San Diego State University has been awarded a $1.24 million grant from the Conrad Prebys Foundation to make its master of social work program more financially accessible to students from diverse backgrounds, the school announced Wednesday.
The grant is intended to address a critical shortage of behavioral health workers, “a need exacerbated by the stress and isolation many experienced during the COVID-19 pandemic,” a statement from the university reads. It will also help graduates of the program on their path to becoming licensed clinical social workers in California.
Stipends will be granted over two years to 10 MSW students who have a specific interest in youth behavioral health services and whose cultural and linguistic backgrounds make them well-suited to address the needs of underserved communities.
“This extra support goes a long way in helping students persist through the program,” said Natasha Bliss, director of strategic partnerships in the Division of Research and Innovation and co-principal investigator on the grant.
Jong Won Min, director of SDSU’s School of Social Work, said many of the school’s students have been influenced by the encouragement of a social worker at some point during their lives and want to give back to the community in similar ways.

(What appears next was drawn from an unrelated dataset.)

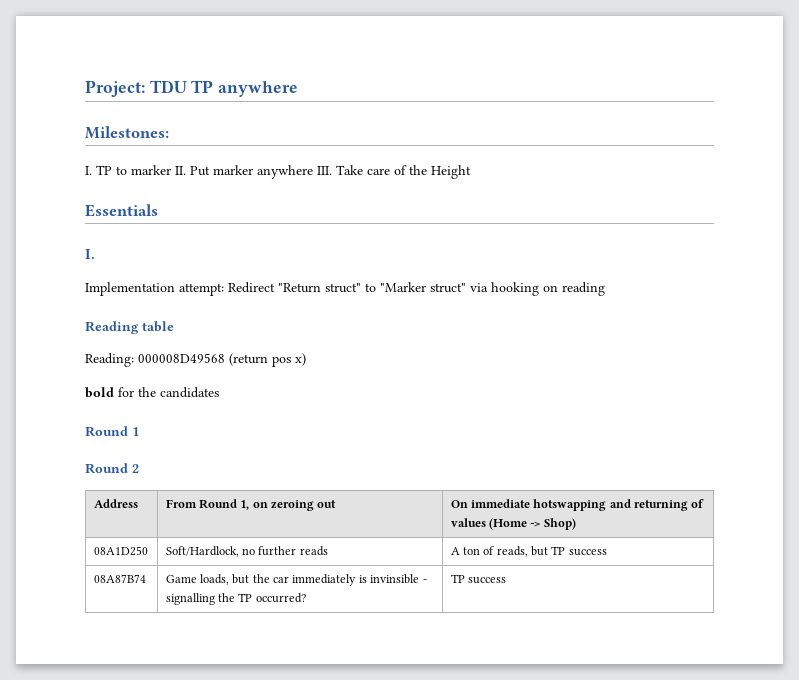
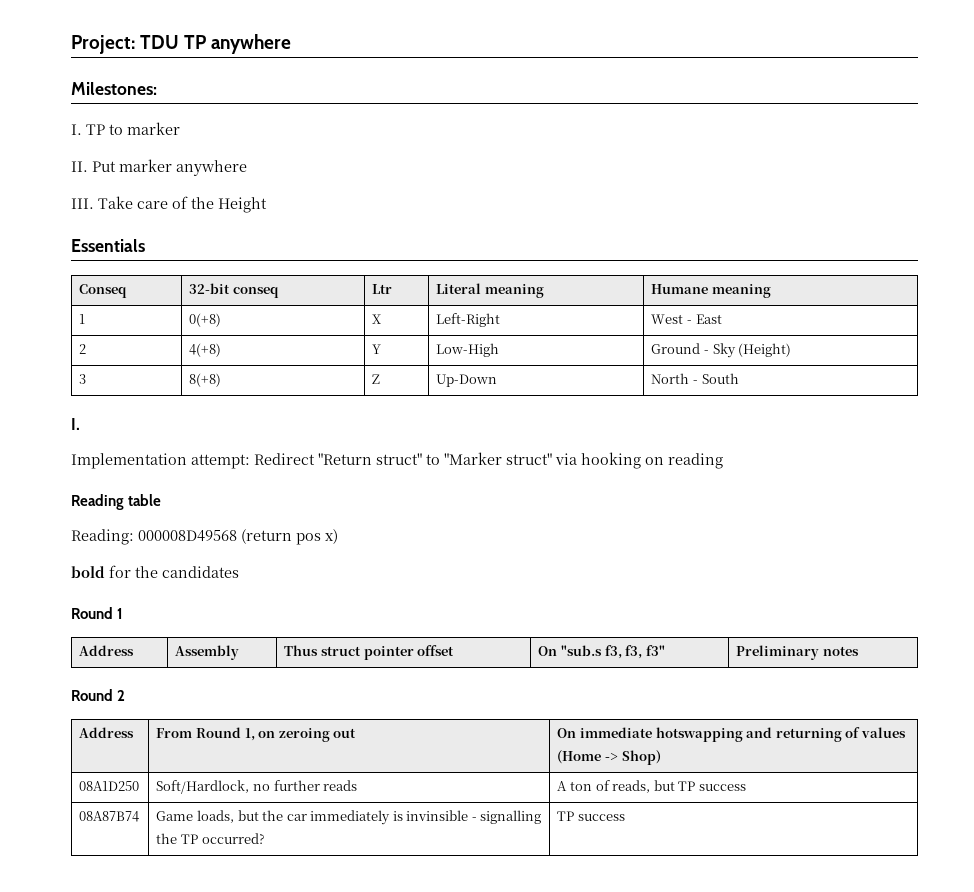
(171, 170) none -> (180, 128) //
(313, 172) none -> (247, 168) //
(158, 210) none -> [79,284,128,298] [189,283,279,298] [372,284,393,294] [436,283,544,298] [651,284,771,298] [79,314,86,324] [189,313,222,327] [372,314,382,324] [436,313,501,327] [651,314,722,324] [79,344,87,354] [189,343,222,357] [372,344,382,354] [436,343,500,357] [651,343,792,358] [79,374,87,384] [189,373,222,387] [372,374,381,384] [436,374,498,387] [651,373,739,384] // Conseq | 32-bit conseq | Ltr | Literal meaning | Humane meaning // 1 | 0(+8) | X | Left-Right | West - East // 2 | 4(+8) | Y | Low-High | Ground - Sky (Height) // 3 | 8(+8) | Z | Up-Down | North - South
(139, 431) none -> [79,645,135,656] [175,645,240,660] [284,645,455,660] [538,645,665,659] [736,645,859,660] // Address | Assembly | Thus struct pointer offset | On "sub.s f3, f3, f3" | Preliminary notes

“The students that we have here in School of Social Work — none of them are here for selfish reasons, but for the altruistic motivation that they have,” Min said. “They are there spending their resources and time to learn how to professionally help others.”
The grant will also support 40 MSW candidates and graduates toward licensure by funding supervision at the nonprofit organizations where they work. MSW graduates working toward licensure frequently pay out-of-pocket for supervision at large companies or organizations, according to SDSU.
The new program will help support alumni who are passionate about working with small community-based organizations.
Preference will be given to MSW stipend and licensure supervision applicants who speak Amharic (the official language of Ethiopia), Arabic, Burmese, Khmer, Somali, Spanish or Vietnamese to help “serve those communities and facilitate their clients’ access to the health system and reduce the stigma surrounding behavioral health,” the SDSU statement read.
“Supporting career pathways for students and alumni with lived experience in the communities they serve will help ensure that our vulnerable youth will have the opportunity to benefit from behavioral health services that are targeted to their specific needs,” said Hala Madanat, professor in the School of Public Health and vice president for research and innovation.
“What’s more, the partnership with the Prebys Foundation will have a ripple effect on the larger community by increasing the overall pool of well- qualified social workers in the region.”